A large spread means that axis matters a lot. A small spread means changing that axis doesn't move the needle. The tornado chart sorts axes by spread so you can see at a glance which configuration choices have the biggest impact.

Efficiency frontier

The Efficiency page plots every cell on a scatter chart (one dot per unique configuration, averaged across its runs). By default: X is cost, Y is score. The Pareto frontier connects the cells that aren't dominated on both axes. A cell is dominated if another cell has both higher score and lower cost.

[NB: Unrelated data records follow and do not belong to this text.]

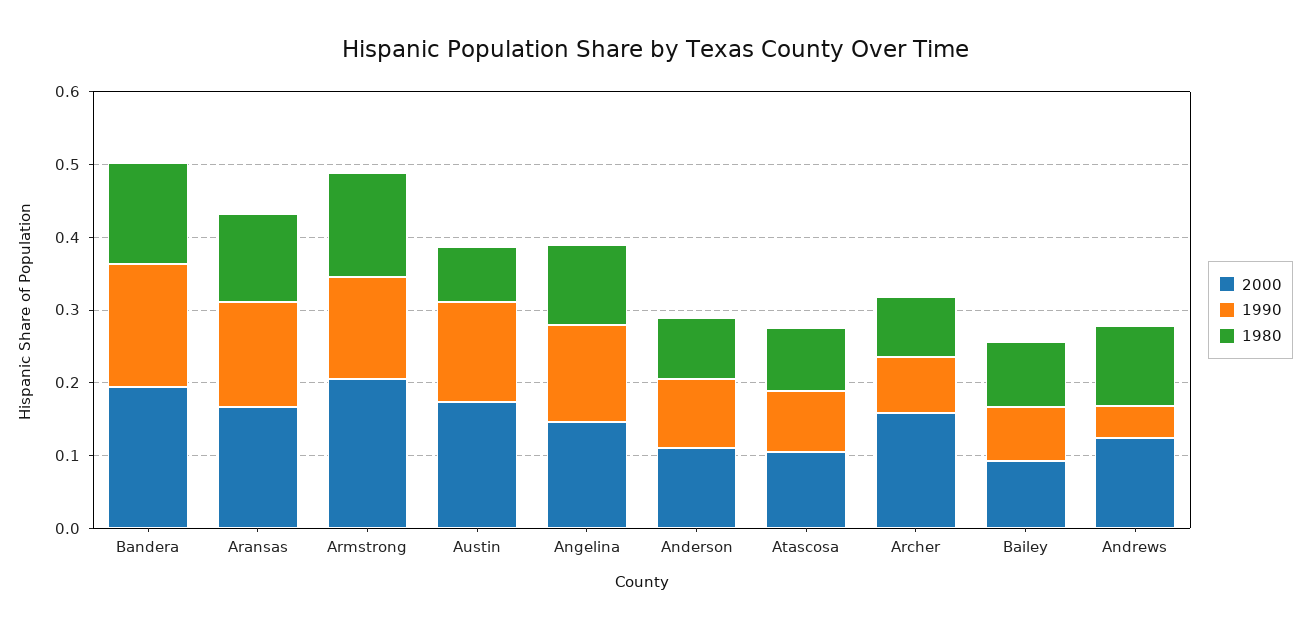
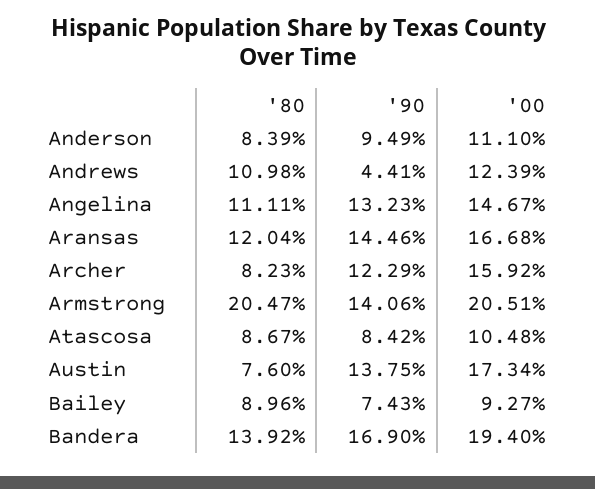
1980, Armstrong: 0.14 -> 0.2047
1990, Archer: 0.08 -> 0.1229

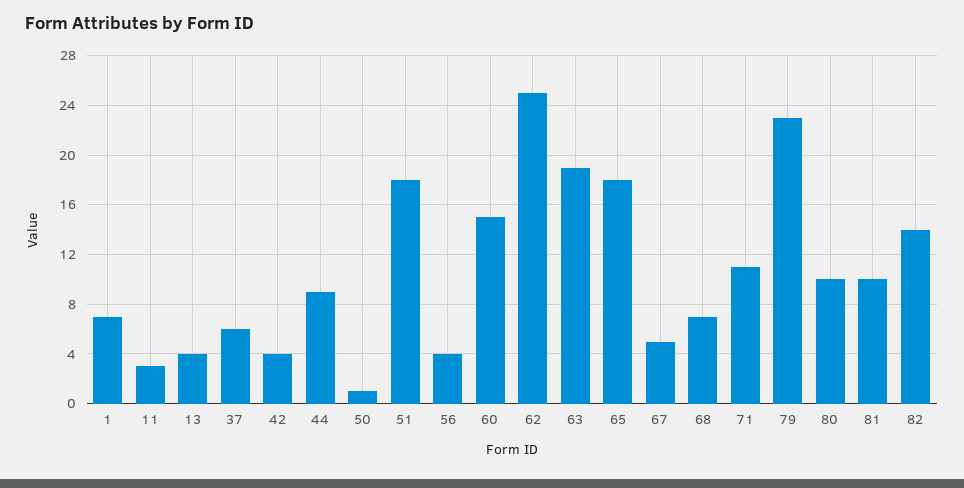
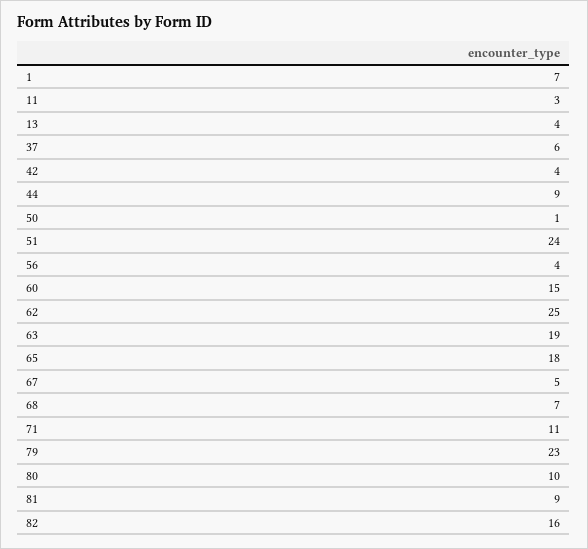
51: 18 -> 24
81: 10 -> 9
82: 14 -> 16

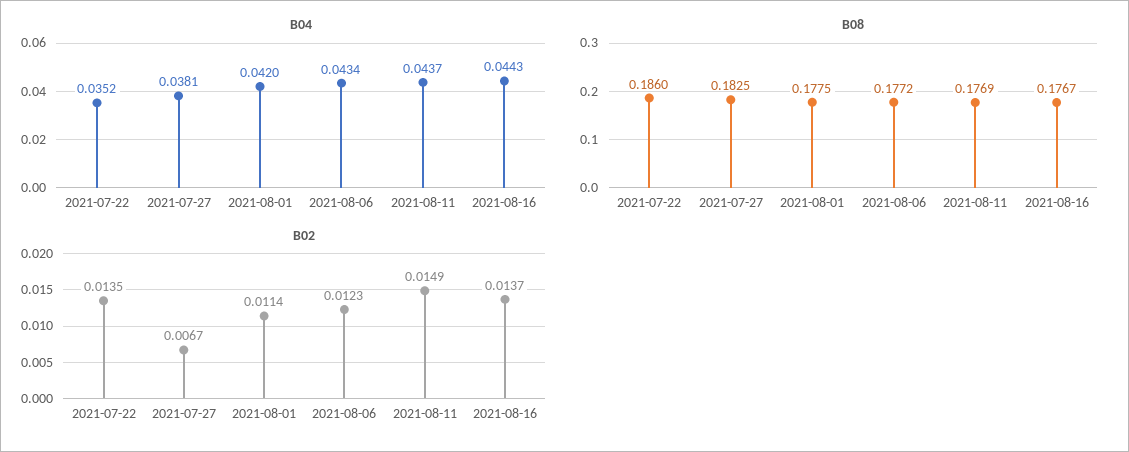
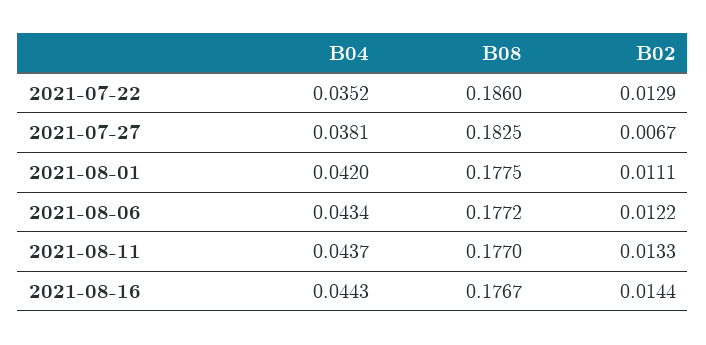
B08, 2021-08-11: 0.1769 -> 0.177
B02, 2021-07-22: 0.0135 -> 0.0129
B02, 2021-08-01: 0.0114 -> 0.0111
B02, 2021-08-06: 0.0123 -> 0.0122
B02, 2021-08-11: 0.0149 -> 0.0133
B02, 2021-08-16: 0.0137 -> 0.0144

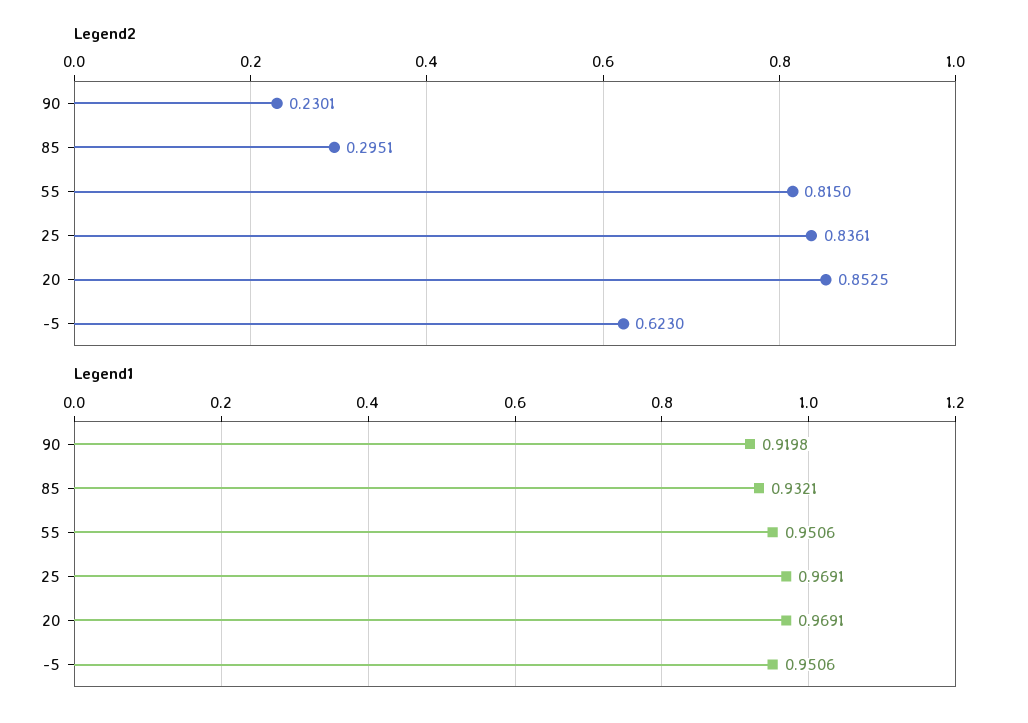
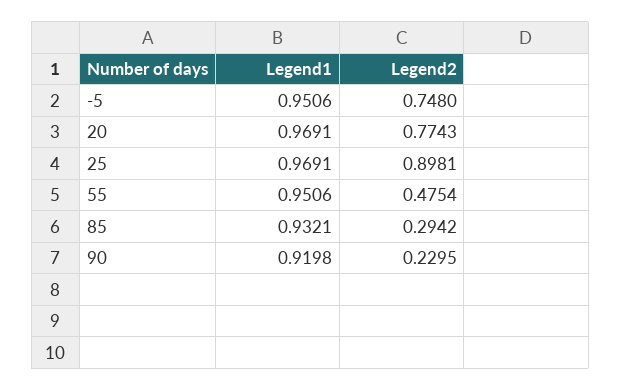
Legend2, 90: 0.2301 -> 0.2295
Legend2, 85: 0.2951 -> 0.2942
Legend2, 55: 0.815 -> 0.4754
Legend2, 25: 0.8361 -> 0.8981
Legend2, 20: 0.8525 -> 0.7743
Legend2, -5: 0.623 -> 0.748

The frontier tells you: for any given budget, these are the configurations that maximize your outcome. Or conversely: for any target score, these are the cheapest configurations that achieve it.

Limitations

Single task. The current benchmark only runs Tetris. Results may not generalize to other task types. More tasks are planned.

No interaction effects. The main effects analysis treats each axis independently. In reality, some axis combinations interact (model + strategy, effort + budget). The Explorer lets you filter to specific combinations, but the tornado chart doesn't show interactions.

Models change. These results are snapshots. When providers update their models, the numbers shift. The date range in the summary shows when the data was collected.

Low-n axes. Some axis values have very few cells (3 or fewer). Their effects are noisy and shouldn't be over-interpreted. The Explorer shows the raw run count so you can judge confidence yourself.